Conclusion for this specific use case: Fixed canary is superior because (a) our key metrics have delayed feedback (escalation takes hours), (b) we compare on multiple axes simultaneously, and © traffic is non-stationary (recommendations spike on weekends). MAB would be appropriate for a single fast-signal metric in a stable traffic environment.
Scenario 4 — RAG Pipeline Evaluation
What Happened
The embedding model was upgraded from amazon.titan-embed-text-v1 to amazon.titan-embed-text-v2:0. This required a full re-evaluation of retrieval quality before migrating the production vector index.
Metrics Used and Why
| Metric | Threshold | Role |
|---|---|---|
| Recall@3 | ≥ 85% | Primary coverage gate — did we retrieve at least one ground-truth document in top 3? |
| Precision@3 | ≥ 60% | Noise gate — of the 3 retrieved chunks, how many were actually relevant? |
| MRR (Mean Reciprocal Rank) | ≥ 0.75 | Did the best document come first? LLM priming is stronger for top-ranked chunks |
| NDCG@3 | ≥ 0.82 | Graded relevance — rewards highly relevant docs ranked first over partially relevant |
| Reranking lift | ≥ +0.05 on NDCG@3 | Does the cross-encoder reranker add value over embedding-only retrieval? |
Metric Tradeoff: Why Recall@3 and Precision@3 Together
Recall@K alone tells you "did you find the answer?" but says nothing about noise injection. A system that retrieves 3 chunks of which 2 are irrelevant still achieves 100% Recall@1 if the relevant document is in the top 3. But those 2 irrelevant chunks go into the LLM prompt, adding ~1,000 wasted tokens, confusing the LLM, and increasing hallucination risk.
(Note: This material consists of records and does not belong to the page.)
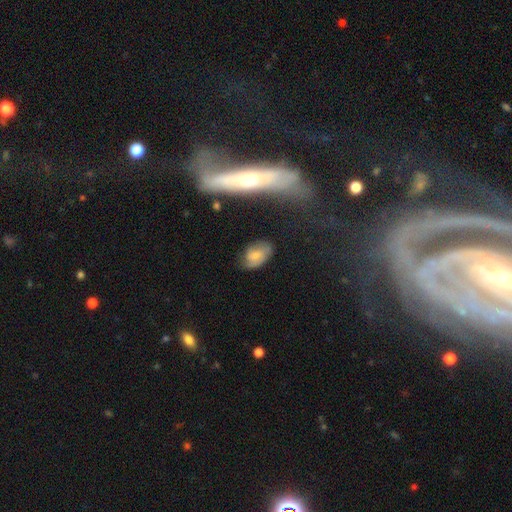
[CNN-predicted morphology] Q: Smooth or featured?
A: smooth (58%); runner-up: featured or disk (32%)
Q: How rounded?
A: in between (87%); runner-up: round (11%)
Q: Merging?
A: none (59%); runner-up: minor disturbance (30%)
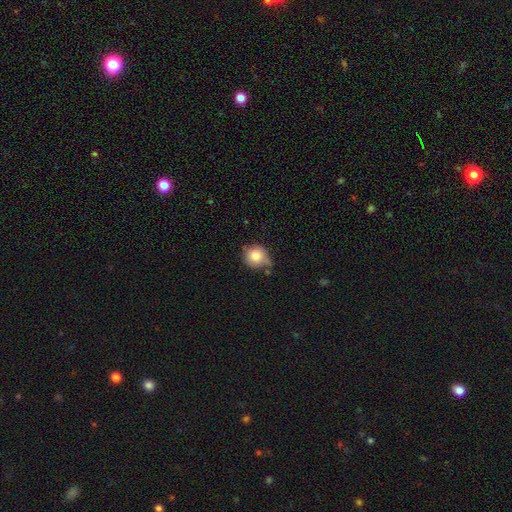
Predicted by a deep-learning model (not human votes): smooth-or-featured: smooth: 80% | featured or disk: 10% | star or artifact: 9%
  how-rounded: round: 89% | in between: 10% | cigar-shaped: 1%
  merging: none: 58% | minor disturbance: 28% | merger: 8% | major disturbance: 7%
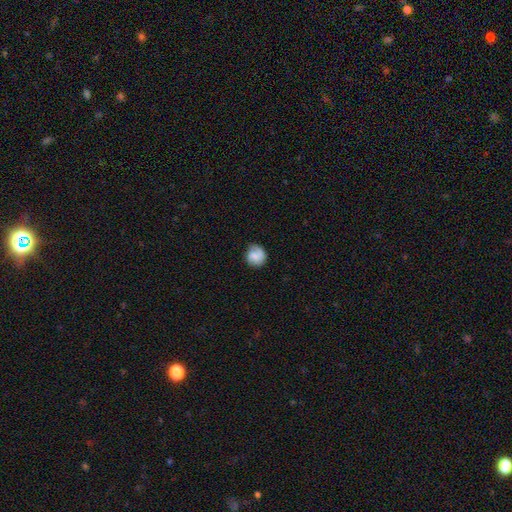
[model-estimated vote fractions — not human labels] Q: Smooth or featured?
A: smooth (65%); runner-up: featured or disk (27%)
Q: How rounded?
A: round (85%); runner-up: in between (14%)
Q: Merging?
A: none (70%); runner-up: minor disturbance (22%)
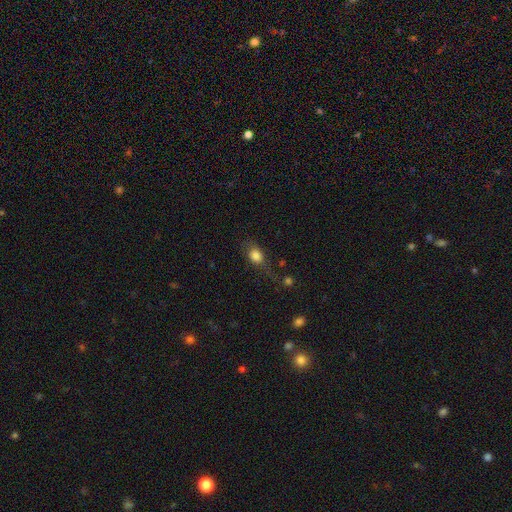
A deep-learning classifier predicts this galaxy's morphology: Q: Smooth or featured?
A: smooth (79%); runner-up: featured or disk (11%)
Q: How rounded?
A: in between (58%); runner-up: round (38%)
Q: Merging?
A: none (49%); runner-up: minor disturbance (24%)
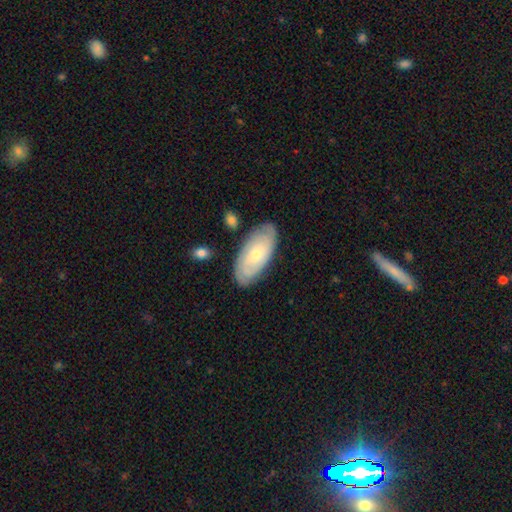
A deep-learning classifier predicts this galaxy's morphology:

Precision@K alone tells you "are retrieved docs relevant?" but optimizing for it alone produces over-conservative retrieval — a retriever that only returns results above a very high confidence threshold achieves perfect precision but misses relevant documents that needed to be included.
The correct signal is effective quality = Recall@K × Precision@K. A system with Recall@3 = 0.90 and Precision@3 = 0.40 has effective quality = 0.36 — worse than a system with Recall@3 = 0.85 and Precision@3 = 0.70 (effective quality = 0.595). Tracking both forces optimization of both axes simultaneously.
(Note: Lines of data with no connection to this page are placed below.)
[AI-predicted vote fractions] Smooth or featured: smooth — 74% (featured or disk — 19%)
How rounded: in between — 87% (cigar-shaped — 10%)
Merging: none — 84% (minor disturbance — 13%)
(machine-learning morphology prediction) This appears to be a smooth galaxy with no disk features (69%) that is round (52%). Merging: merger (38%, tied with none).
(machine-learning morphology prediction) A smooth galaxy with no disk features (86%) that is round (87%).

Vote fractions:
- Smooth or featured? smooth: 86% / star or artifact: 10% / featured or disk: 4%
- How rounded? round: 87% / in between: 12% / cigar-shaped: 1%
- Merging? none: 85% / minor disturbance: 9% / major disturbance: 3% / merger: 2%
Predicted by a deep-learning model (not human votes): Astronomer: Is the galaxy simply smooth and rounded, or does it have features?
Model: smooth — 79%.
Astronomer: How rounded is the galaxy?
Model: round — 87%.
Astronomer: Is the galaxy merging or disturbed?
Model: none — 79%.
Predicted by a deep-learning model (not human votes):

Metric Tradeoff: MRR vs NDCG
MRR cares only about the position of the first relevant document. It's binary at the document level (relevant or not). It's the right metric if document relevance is binary and the LLM benefits most from the first retrieved chunk.
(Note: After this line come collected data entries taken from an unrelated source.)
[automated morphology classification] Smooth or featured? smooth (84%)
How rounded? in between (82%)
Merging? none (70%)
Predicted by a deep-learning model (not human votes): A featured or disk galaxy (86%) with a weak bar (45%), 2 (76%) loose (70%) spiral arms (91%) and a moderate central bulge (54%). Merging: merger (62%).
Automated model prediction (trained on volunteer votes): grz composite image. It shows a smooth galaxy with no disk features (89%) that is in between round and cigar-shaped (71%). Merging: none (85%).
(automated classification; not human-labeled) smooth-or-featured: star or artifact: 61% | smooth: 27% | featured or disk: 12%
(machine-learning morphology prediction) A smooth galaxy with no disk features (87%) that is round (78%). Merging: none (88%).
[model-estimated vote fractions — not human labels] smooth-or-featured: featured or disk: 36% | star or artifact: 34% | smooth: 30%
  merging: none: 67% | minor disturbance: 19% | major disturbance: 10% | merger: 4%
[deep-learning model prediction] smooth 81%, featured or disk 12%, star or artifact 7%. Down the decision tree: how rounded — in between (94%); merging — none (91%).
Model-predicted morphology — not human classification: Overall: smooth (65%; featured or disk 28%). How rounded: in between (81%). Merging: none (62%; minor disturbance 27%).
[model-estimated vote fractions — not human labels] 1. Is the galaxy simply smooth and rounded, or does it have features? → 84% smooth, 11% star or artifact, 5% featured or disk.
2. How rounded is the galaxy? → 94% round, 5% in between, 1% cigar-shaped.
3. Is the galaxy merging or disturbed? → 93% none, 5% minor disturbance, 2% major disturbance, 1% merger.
NDCG@K uses graded relevance — a document can be highly relevant (score=3), partially relevant (score=2), somewhat relevant (score=1), or irrelevant (score=0). NDCG rewards placing the most relevant document at position 1, the second-most relevant at position 2, etc. For our use case, RAG chunks can be "directly answers the question" vs. "tangentially related to the topic" — graded relevance is more realistic.
In practice: we used MRR as a quick gate ("did a relevant doc make top 3?") and NDCG@3 as the optimization target ("is the ranking order maximizing information value to the LLM?").
Q&A — Scenario 4: RAG Pipeline Evaluation
Easy Questions
Q1: What is Recall@3 measuring and why is 3 the K value you care about?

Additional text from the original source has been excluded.